The proposed contractor responsibility reforms underscore the importance of robust compliance programs around privacy and civil liberties. Companies that have been or could be judicially determined to have undermined these protections face potential suspension or ineligibility from state contracts. This provision should prompt AI vendors to conduct thorough internal audits of their products and practices, particularly with respect to surveillance, discrimination, and speech-related concerns. While similar federal guidance does accede the need for protection of constitutional liberties, the California orders' focus on these rights as paramount may fall into conflict with current Executive Orders and guidance set forth by the President - especially recent guidance which asks Congress to preempt state AI regulation. 

The forthcoming data minimization toolkit will likely influence the terms and conditions of future state contracts. Companies handling sensitive data on behalf of state agencies should anticipate stricter requirements around data collection, retention, and use, and should review their data practices accordingly.

Companies producing or deploying AI-generated visual content should familiarize themselves with California Business & Professional Code §§ 22757.2 and 22757.3 and prepare to comply with the state's forthcoming watermarking best practices. While the order's watermarking guidance applies directly to state agencies, it may signal broader expectations for the private sector as well.

The order's emphasis on industry partnerships, training, and pilot programs may create opportunities for AI companies to engage constructively with California state government. Companies should consider participating in the AI Community of Practice and related initiatives to help shape responsible AI procurement standards rather than being told, after the fact, of their obligations.

Conclusion

Executive Order N-5-26 represents signaling of a significant expansion of California's AI governance framework, with a particular emphasis on using the state's procurement power to promote responsible AI deployment.
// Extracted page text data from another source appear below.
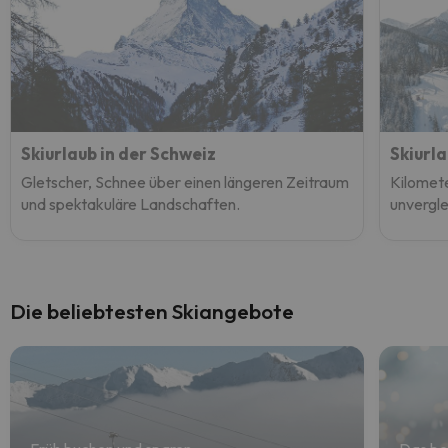
Skiurlaub in der Schweiz
Skiurla
Gletscher, Schnee über einen längeren Zeitraum
Kilomete
und spektakuläre Landschaften.
unvergle
Die beliebtesten Skiangebote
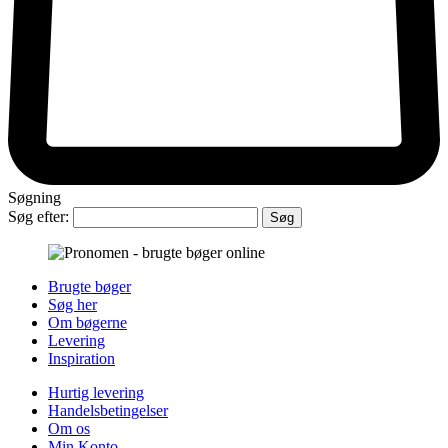
Søgning
Søg efter:
Brugte bøger
Søg her
Om bøgerne
Levering
Inspiration
Hurtig levering
Handelsbetingelser
Om os
Min Konto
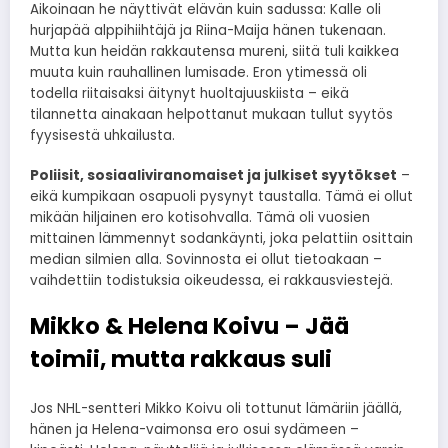
Aikoinaan he näyttivät elävän kuin sadussa: Kalle oli
hurjapää alppihiihtäjä ja Riina-Maija hänen tukenaan.
Mutta kun heidän rakkautensa mureni, siitä tuli kaikkea
muuta kuin rauhallinen lumisade. Eron ytimessä oli
todella riitaisaksi äitynyt huoltajuuskiista – eikä
tilannetta ainakaan helpottanut mukaan tullut syytös
fyysisestä uhkailusta.
Poliisit, sosiaaliviranomaiset ja julkiset syytökset
–
eikä kumpikaan osapuoli pysynyt taustalla. Tämä ei ollut
mikään hiljainen ero kotisohvalla. Tämä oli vuosien
mittainen lämmennyt sodankäynti, joka pelattiin osittain
median silmien alla. Sovinnosta ei ollut tietoakaan –
vaihdettiin todistuksia oikeudessa, ei rakkausviestejä.
Mikko & Helena Koivu – Jää
toimii, mutta rakkaus suli
Jos NHL-sentteri Mikko Koivu oli tottunut lämäriin jäällä,
hänen ja Helena-vaimonsa ero osui sydämeen –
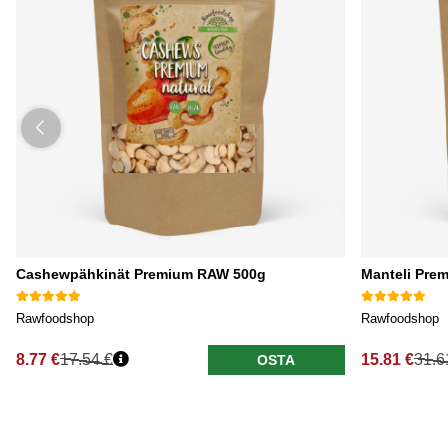
Cashewpähkinät Premium RAW 500g
Manteli Pre
Rawfoodshop
Rawfoodshop
8.77 €
17.54 €
15.81 €
31.6
OSTA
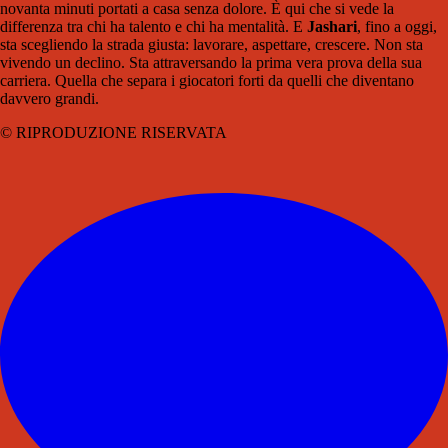
novanta minuti portati a casa senza dolore. È qui che si vede la
differenza tra chi ha talento e chi ha mentalità. E
Jashari
, fino a oggi,
sta scegliendo la strada giusta: lavorare, aspettare, crescere. Non sta
vivendo un declino. Sta attraversando la prima vera prova della sua
carriera. Quella che separa i giocatori forti da quelli che diventano
davvero grandi.
© RIPRODUZIONE RISERVATA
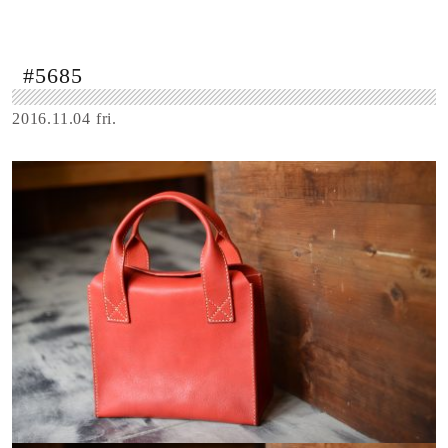
#5685
2016.11.04 fri.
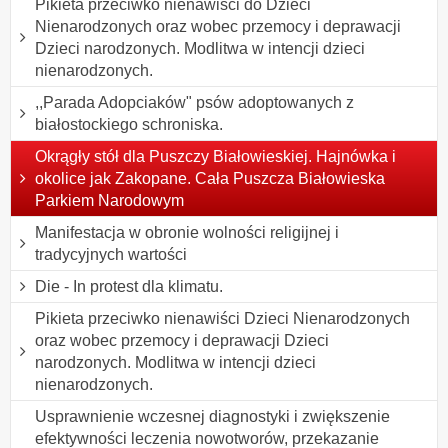
Pikieta przeciwko nienawiści do Dzieci
Nienarodzonych oraz wobec przemocy i deprawacji
Dzieci narodzonych. Modlitwa w intencji dzieci
nienarodzonych.
,,Parada Adopciaków" psów adoptowanych z
białostockiego schroniska.
Okrągły stół dla Puszczy Białowieskiej. Hajnówka i
okolice jak Zakopane. Cała Puszcza Białowieska
Parkiem Narodowym
Manifestacja w obronie wolności religijnej i
tradycyjnych wartości
Die - In protest dla klimatu.
Pikieta przeciwko nienawiści Dzieci Nienarodzonych
oraz wobec przemocy i deprawacji Dzieci
narodzonych. Modlitwa w intencji dzieci
nienarodzonych.
Usprawnienie wczesnej diagnostyki i zwiększenie
efektywności leczenia nowotworów, przekazanie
While the order does not itself impose binding legal obligations on private entities, it sets in motion a 120-day rulemaking and recommendation process that is likely to produce concrete new requirements for companies doing business with the state. It is also notable for its provisions allowing California to independently evaluate—and potentially override—federal supply chain risk designations that the state considers improper. Companies operating in the AI space in California should closely monitor the implementation of this order and begin assessing their readiness for the anticipated new standards.